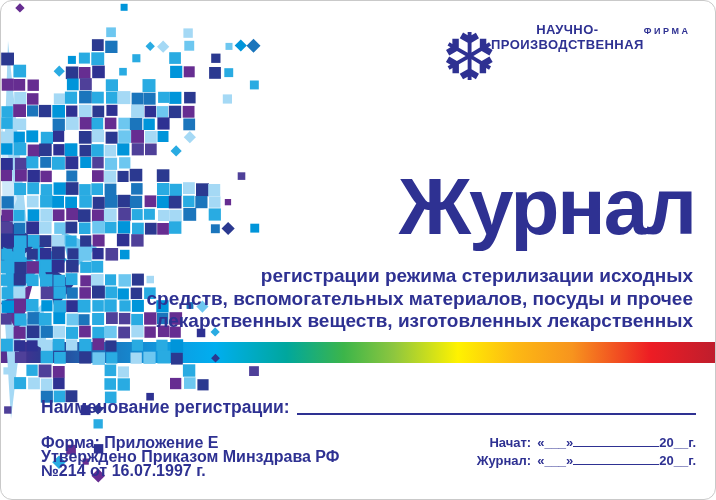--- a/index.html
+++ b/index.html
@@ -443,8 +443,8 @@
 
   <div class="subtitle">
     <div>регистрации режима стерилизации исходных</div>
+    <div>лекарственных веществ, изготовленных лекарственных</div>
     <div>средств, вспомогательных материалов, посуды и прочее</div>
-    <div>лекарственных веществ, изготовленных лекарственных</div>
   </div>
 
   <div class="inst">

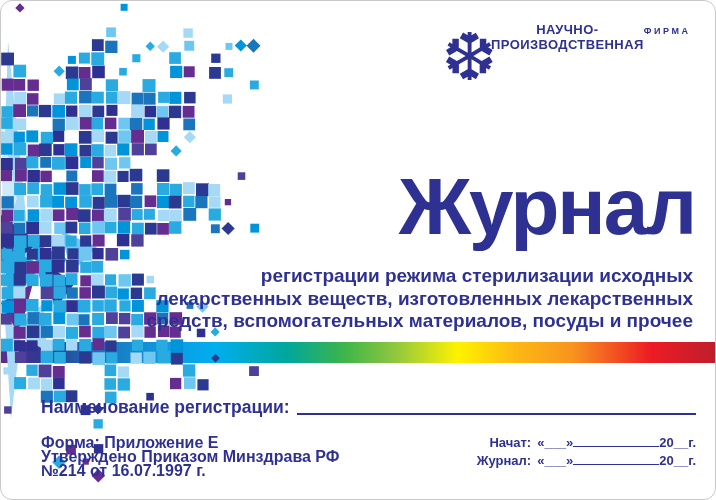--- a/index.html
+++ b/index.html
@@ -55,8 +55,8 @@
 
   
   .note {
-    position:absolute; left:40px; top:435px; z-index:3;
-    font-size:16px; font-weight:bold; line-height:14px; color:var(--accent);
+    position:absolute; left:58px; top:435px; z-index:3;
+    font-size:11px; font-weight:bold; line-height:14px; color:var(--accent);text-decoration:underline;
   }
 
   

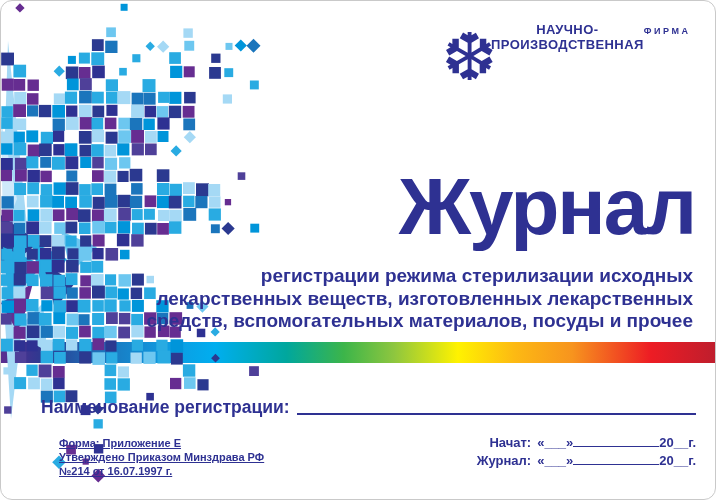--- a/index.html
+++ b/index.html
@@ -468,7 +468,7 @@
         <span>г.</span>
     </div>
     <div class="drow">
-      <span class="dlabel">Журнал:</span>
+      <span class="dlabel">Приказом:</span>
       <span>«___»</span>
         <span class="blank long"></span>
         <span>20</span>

■ ■ ■

▸ Required action:
Copy each line of the records that has "weight" in it.

▸ Solution for this problem:
-    font-size:16px; font-weight:bold; line-height:14px; color:var(--accent);
+    font-size:11px; font-weight:bold; line-height:14px; color:var(--accent);text-decoration:underline;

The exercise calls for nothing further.